Giving the game away
To understand how big a part these other factors play consider this. The SCORE charts come in two versions. One for low-risk European countries (Andorra, Austria, Belgium, Cyprus, Denmark, Finland, France, Germany, Greece, Iceland, Ireland, Israel, Italy, Luxembourg, Malta, Monaco, The Netherlands, Norway, Portugal, San Marino, Slovenia, Spain,
Sweden, Switzerland and the United Kingdom). The other chart (below) is for the remaining European countries, which are classed as high risk (in fact Armenia, Azerbaijan, Belarus, Bulgaria, Georgia, Kazakhstan, Kyrgyzstan, Latvia, Lithuania, Macedonia, Moldova, Russia, Ukraine and Uzbekistan are considered even higher risk still!)
Here is the chart for high risk European countries.

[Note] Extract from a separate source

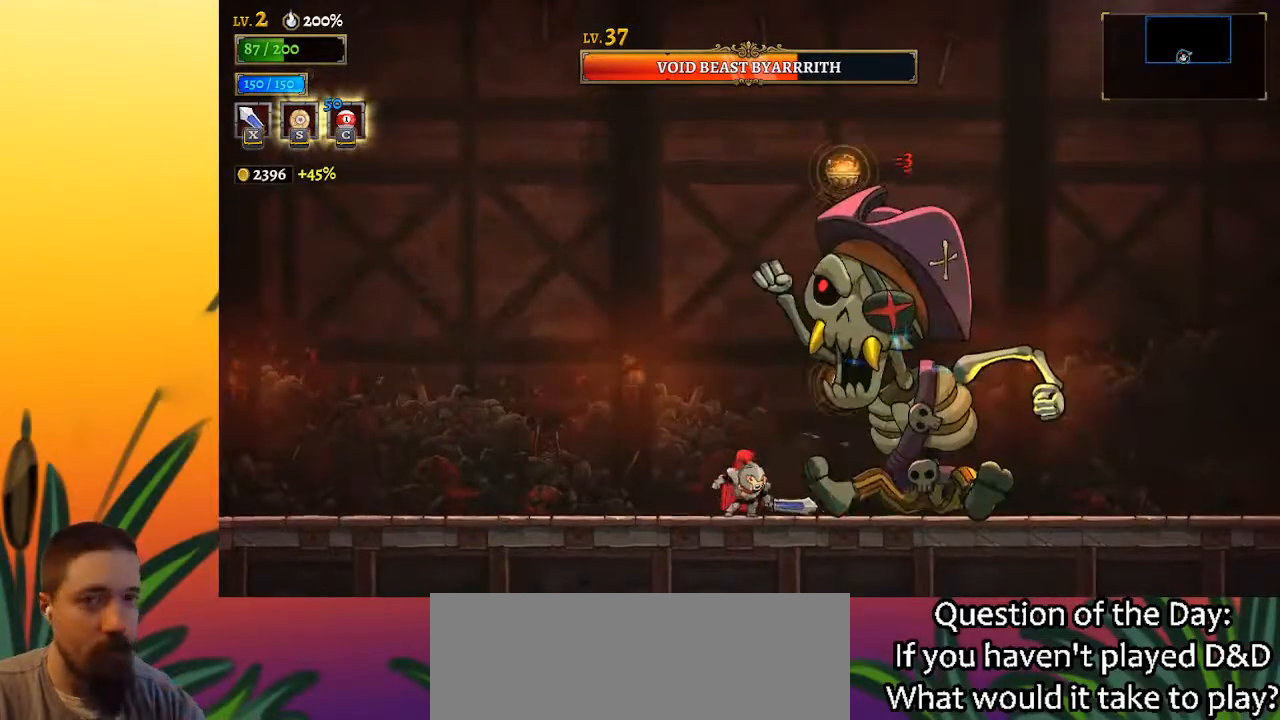
{"keys": [], "events": [[133, "x", "down"], [233, "x", "up"]]}
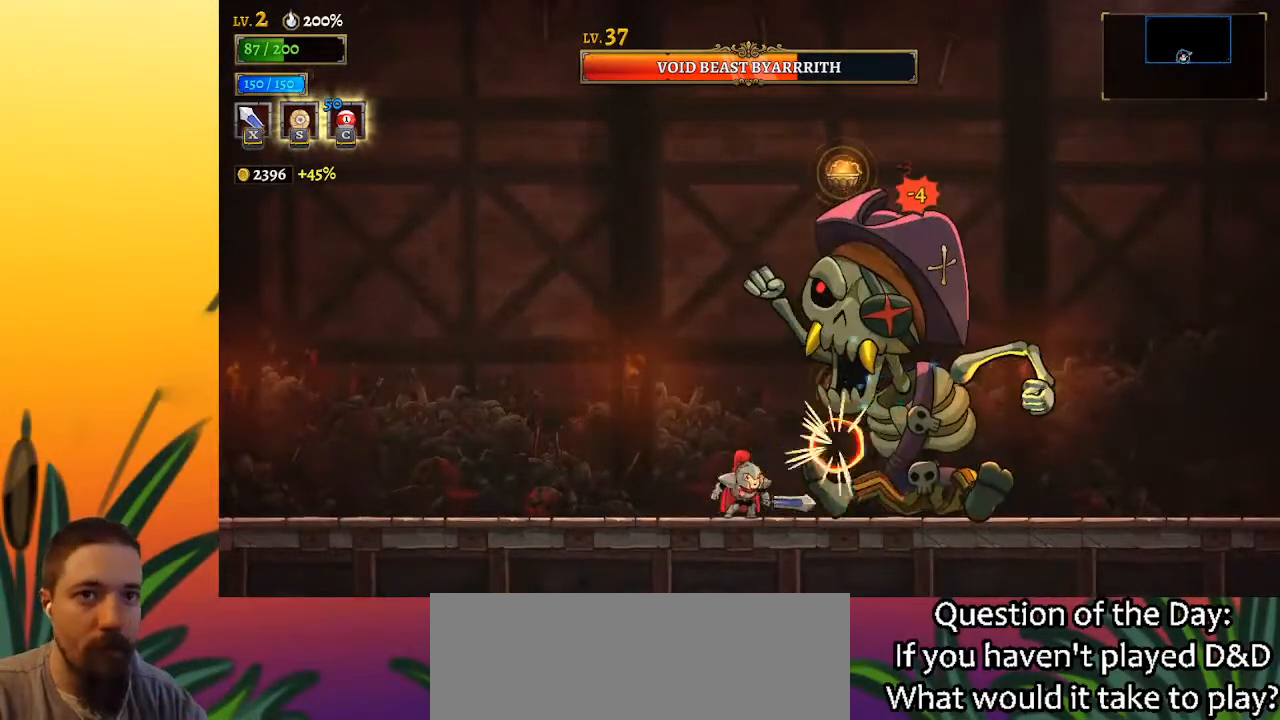
{"keys": [], "events": [[100, "x", "down"], [200, "x", "up"]]}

It means a lot of scrolling, but it is worth comparing it to the first chart at the top of this post. Taking our middle age woman and male smoker, if they both moved to one of these high-risk European countries their risks would rise from 2% to 3% and 15% to 28% respectively. Isn’t that amazing? Just moving country would undo all the wonderful good those statins were fixing
The first thing to note is that these differences in risk happen without any changes in cholesterol, showing that there are many more factors at play than cholesterol. But, secondly, it should make you stop and wonder how meaningful it is to allocate a risk to an individual in the first place.
Keep Calm and Eat Real Food
The long and the short of it is this. Understand that the ‘risk’ the doctor worries about is statistical. He is worried that you fall into a particular risk category. He doesn’t know what your individual risk is, and he doesn’t really care. His job is to produce results at the group level. Getting you to take his medicine will help his statistics, but not necessarily help you.
Understand what is going on and set about getting your diet right: real food, lower carb. But ignore his advice on diet, he’s only had half an hour training on nutrition in his life! If you follow this blog or do a little cursory research, you will quickly learn a whole lot more about diet and health than he has ever imagined.